» **GIVEN RECORDS**
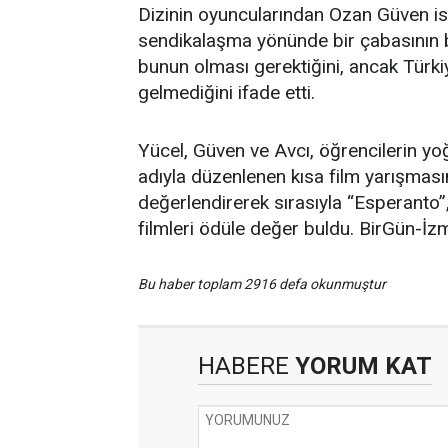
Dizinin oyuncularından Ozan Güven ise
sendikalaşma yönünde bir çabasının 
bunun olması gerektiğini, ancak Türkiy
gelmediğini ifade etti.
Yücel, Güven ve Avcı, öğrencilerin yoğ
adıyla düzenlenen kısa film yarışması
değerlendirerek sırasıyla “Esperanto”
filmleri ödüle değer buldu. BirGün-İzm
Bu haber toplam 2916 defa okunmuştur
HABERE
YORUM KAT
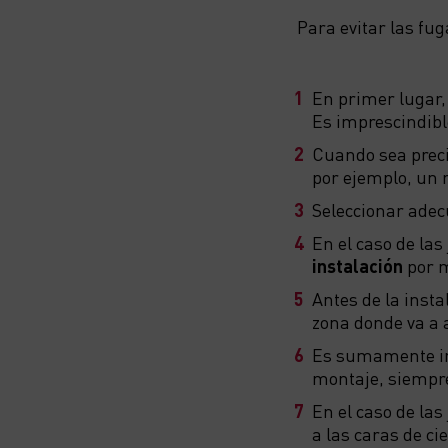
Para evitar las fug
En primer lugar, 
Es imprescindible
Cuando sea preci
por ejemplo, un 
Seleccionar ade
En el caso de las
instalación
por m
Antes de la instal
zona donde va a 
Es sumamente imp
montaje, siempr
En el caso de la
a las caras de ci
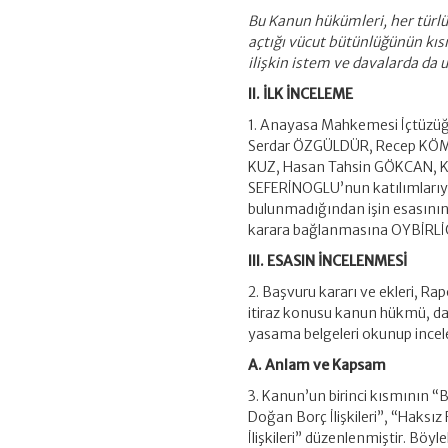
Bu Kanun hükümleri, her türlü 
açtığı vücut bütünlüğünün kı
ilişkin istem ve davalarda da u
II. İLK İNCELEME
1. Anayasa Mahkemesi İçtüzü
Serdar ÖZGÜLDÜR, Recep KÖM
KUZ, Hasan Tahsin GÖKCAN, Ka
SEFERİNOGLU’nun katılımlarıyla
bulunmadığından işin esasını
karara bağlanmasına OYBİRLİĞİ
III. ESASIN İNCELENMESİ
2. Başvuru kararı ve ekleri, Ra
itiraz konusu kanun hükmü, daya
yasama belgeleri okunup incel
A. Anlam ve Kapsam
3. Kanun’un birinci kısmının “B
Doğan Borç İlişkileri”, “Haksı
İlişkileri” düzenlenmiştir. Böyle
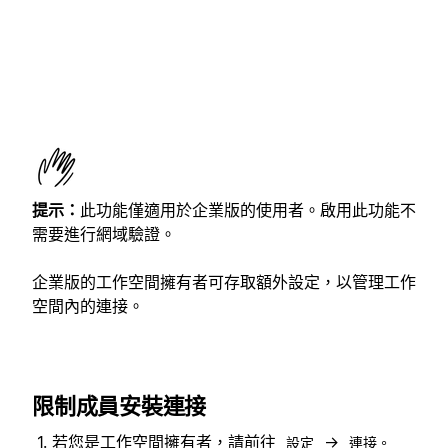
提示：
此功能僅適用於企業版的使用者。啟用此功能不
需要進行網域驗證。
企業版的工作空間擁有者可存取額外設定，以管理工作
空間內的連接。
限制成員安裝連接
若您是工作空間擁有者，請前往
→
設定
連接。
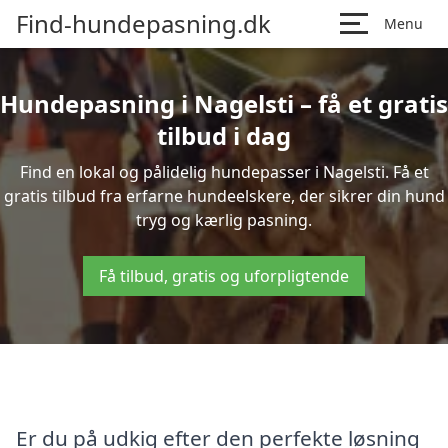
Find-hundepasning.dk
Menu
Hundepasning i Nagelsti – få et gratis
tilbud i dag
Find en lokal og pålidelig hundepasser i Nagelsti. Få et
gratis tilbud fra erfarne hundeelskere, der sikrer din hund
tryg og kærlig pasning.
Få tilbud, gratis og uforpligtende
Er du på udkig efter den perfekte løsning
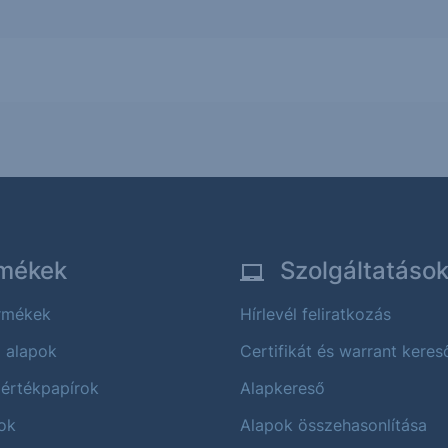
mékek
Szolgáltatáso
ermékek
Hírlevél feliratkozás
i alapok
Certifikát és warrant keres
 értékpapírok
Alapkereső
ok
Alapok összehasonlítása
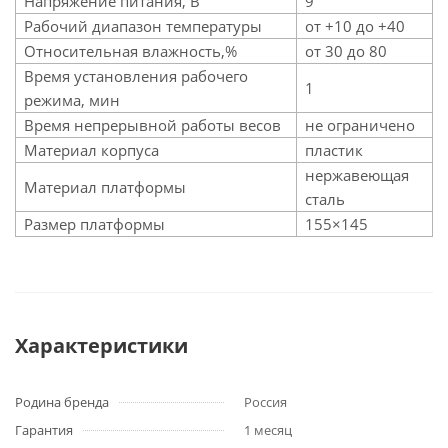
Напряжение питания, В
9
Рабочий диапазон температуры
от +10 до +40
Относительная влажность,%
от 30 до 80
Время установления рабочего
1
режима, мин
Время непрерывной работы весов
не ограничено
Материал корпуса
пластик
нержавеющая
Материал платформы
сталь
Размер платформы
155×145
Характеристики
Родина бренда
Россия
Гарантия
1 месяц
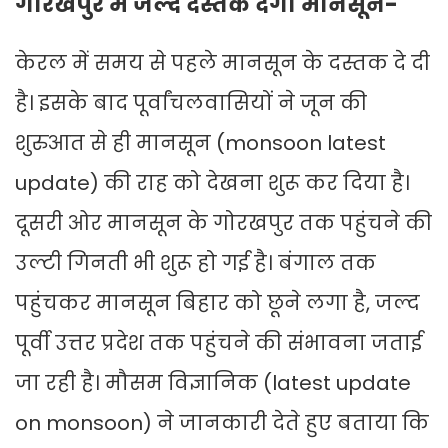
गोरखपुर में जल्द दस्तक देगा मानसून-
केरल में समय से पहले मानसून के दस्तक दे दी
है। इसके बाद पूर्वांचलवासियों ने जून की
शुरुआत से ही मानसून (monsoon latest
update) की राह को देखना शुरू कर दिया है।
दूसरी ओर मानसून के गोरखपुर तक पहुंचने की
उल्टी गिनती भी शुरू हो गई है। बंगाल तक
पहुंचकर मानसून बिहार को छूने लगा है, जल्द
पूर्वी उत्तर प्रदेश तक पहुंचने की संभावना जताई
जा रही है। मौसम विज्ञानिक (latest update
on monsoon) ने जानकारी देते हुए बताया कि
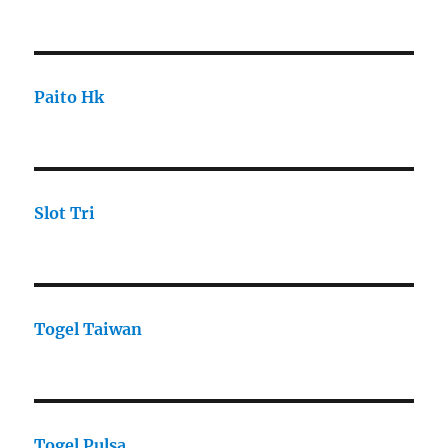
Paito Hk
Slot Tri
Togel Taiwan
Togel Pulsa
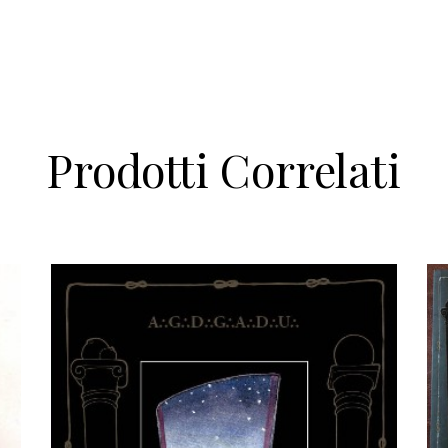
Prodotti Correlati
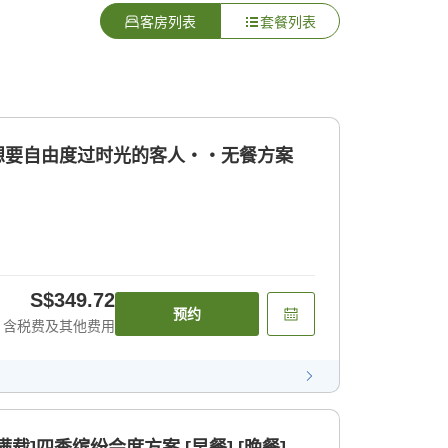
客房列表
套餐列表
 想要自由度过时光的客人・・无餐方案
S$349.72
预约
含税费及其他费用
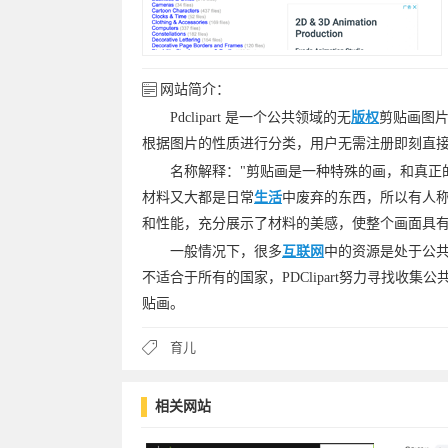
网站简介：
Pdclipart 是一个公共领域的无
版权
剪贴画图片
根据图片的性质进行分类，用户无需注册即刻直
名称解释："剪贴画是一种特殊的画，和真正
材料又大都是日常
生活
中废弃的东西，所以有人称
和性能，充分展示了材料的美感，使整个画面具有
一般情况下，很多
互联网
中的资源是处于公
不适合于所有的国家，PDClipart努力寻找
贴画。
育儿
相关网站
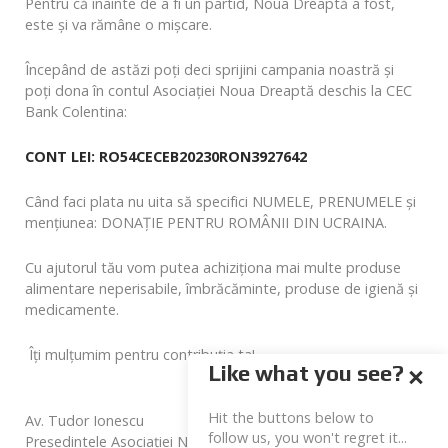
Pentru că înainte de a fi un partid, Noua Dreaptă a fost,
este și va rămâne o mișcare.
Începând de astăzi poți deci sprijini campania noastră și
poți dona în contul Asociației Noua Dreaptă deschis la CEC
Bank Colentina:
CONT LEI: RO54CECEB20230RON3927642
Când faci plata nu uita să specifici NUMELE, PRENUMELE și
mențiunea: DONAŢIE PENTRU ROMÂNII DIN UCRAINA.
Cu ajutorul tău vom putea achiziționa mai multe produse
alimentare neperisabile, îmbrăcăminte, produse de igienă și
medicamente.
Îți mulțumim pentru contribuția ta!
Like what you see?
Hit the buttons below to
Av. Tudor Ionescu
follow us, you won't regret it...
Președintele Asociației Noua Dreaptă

» **INSTRUCTIONS TO FOLLOW**
Set out every line of text in the listing above as one numbered list, skipping blank lines and leaving out the pictures.

» **ANSWER AREA**
1. Dizinin oyuncularından Ozan Güven ise
2. sendikalaşma yönünde bir çabasının 
3. bunun olması gerektiğini, ancak Türkiy
4. gelmediğini ifade etti.
5. Yücel, Güven ve Avcı, öğrencilerin yoğ
6. adıyla düzenlenen kısa film yarışması
7. değerlendirerek sırasıyla “Esperanto”
8. filmleri ödüle değer buldu. BirGün-İzm
9. Bu haber toplam 2916 defa okunmuştur
10. HABERE
11. YORUM KAT
12. Para evitar las fug
13. En primer lugar, 
14. Es imprescindible
15. Cuando sea preci
16. por ejemplo, un 
17. Seleccionar ade
18. En el caso de las
19. instalación
20. por m
21. Antes de la instal
22. zona donde va a 
23. Es sumamente imp
24. montaje, siempr
25. En el caso de la
26. a las caras de ci
27. Bu Kanun hükümleri, her türlü 
28. açtığı vücut bütünlüğünün kı
29. ilişkin istem ve davalarda da u
30. II. İLK İNCELEME
31. 1. Anayasa Mahkemesi İçtüzü
32. Serdar ÖZGÜLDÜR, Recep KÖM
33. KUZ, Hasan Tahsin GÖKCAN, Ka
34. SEFERİNOGLU’nun katılımlarıyla
35. bulunmadığından işin esasını
36. karara bağlanmasına OYBİRLİĞİ
37. III. ESASIN İNCELENMESİ
38. 2. Başvuru kararı ve ekleri, Ra
39. itiraz konusu kanun hükmü, daya
40. yasama belgeleri okunup incel
41. A. Anlam ve Kapsam
42. 3. Kanun’un birinci kısmının “B
43. Doğan Borç İlişkileri”, “Haksı
44. İlişkileri” düzenlenmiştir. Böyle
45. 提示：
46. 此功能僅適用於企業版的使用者。啟用此功能不
47. 需要進行網域驗證。
48. 企業版的工作空間擁有者可存取額外設定，以管理工作
49. 空間內的連接。
50. 限制成員安裝連接
51. 若您是工作空間擁有者，請前往
52. →
53. 設定
54. 連接。
55. Find-hundepasning.dk
56. Menu
57. Hundepasning i Nagelsti – få et gratis
58. tilbud i dag
59. Find en lokal og pålidelig hundepasser i Nagelsti. Få et
60. gratis tilbud fra erfarne hundeelskere, der sikrer din hund
61. tryg og kærlig pasning.
62. Få tilbud, gratis og uforpligtende
63. Er du på udkig efter den perfekte løsning
64. mékek
65. Szolgáltatáso
66. ermékek
67. Hírlevél feliratkozás
68. i alapok
69. Certifikát és warrant keres
70.  értékpapírok
71. Alapkereső
72. ok
73. Alapok összehasonlítása
74. Напряжение питания, В
75. 9
76. Рабочий диапазон температуры
77. от +10 до +40
78. Относительная влажность,%
79. от 30 до 80
80. Время установления рабочего
81. 1
82. режима, мин
83. Время непрерывной работы весов
84. не ограничено
85. Материал корпуса
86. пластик
87. нержавеющая
88. Материал платформы
89. сталь
90. Размер платформы
91. 155×145
92. Характеристики
93. Родина бренда
94. Россия
95. Гарантия
96. 1 месяц
97. गोरखपुर में जल्द दस्तक देगा मानसून-
98. केरल में समय से पहले मानसून के दस्तक दे दी
99. है। इसके बाद पूर्वांचलवासियों ने जून की
100. शुरुआत से ही मानसून (monsoon latest
101. update) की राह को देखना शुरू कर दिया है।
102. दूसरी ओर मानसून के गोरखपुर तक पहुंचने की
103. उल्टी गिनती भी शुरू हो गई है। बंगाल तक
104. पहुंचकर मानसून बिहार को छूने लगा है, जल्द
105. पूर्वी उत्तर प्रदेश तक पहुंचने की संभावना जताई
106. जा रही है। मौसम विज्ञानिक (latest update
107. on monsoon) ने जानकारी देते हुए बताया कि
108. Paito Hk
109. Slot Tri
110. Togel Taiwan
111. Togel Pulsa
112. Prodotti Correlati
113. 客房列表
114. 套餐列表
115.  想要自由度过时光的客人・・无餐方案
116. S$349.72
117. 预约
118. 含税费及其他费用
119. 网站简介：
120. Pdclipart 是一个公共领域的无
121. 版权
122. 剪贴画图片
123. 根据图片的性质进行分类，用户无需注册即刻直
124. 名称解释："剪贴画是一种特殊的画，和真正
125. 材料又大都是日常
126. 生活
127. 中废弃的东西，所以有人称
128. 和性能，充分展示了材料的美感，使整个画面具有
129. 一般情况下，很多
130. 互联网
131. 中的资源是处于公
132. 不适合于所有的国家，PDClipart努力寻找
133. 贴画。
134. 育儿
135. 相关网站
136. Pentru că înainte de a fi un partid, Noua Dreaptă a fost,
137. este și va rămâne o mișcare.
138. Începând de astăzi poți deci sprijini campania noastră și
139. poți dona în contul Asociației Noua Dreaptă deschis la CEC
140. Bank Colentina:
141. CONT LEI: RO54CECEB20230RON3927642
142. Când faci plata nu uita să specifici NUMELE, PRENUMELE și
143. mențiunea: DONAŢIE PENTRU ROMÂNII DIN UCRAINA.
144. Cu ajutorul tău vom putea achiziționa mai multe produse
145. alimentare neperisabile, îmbrăcăminte, produse de igienă și
146. medicamente.
147. Îți mulțumim pentru contribuția ta!
148. Like what you see?
149. Hit the buttons below to
150. Av. Tudor Ionescu
151. follow us, you won't regret it...
152. Președintele Asociației Noua Dreaptă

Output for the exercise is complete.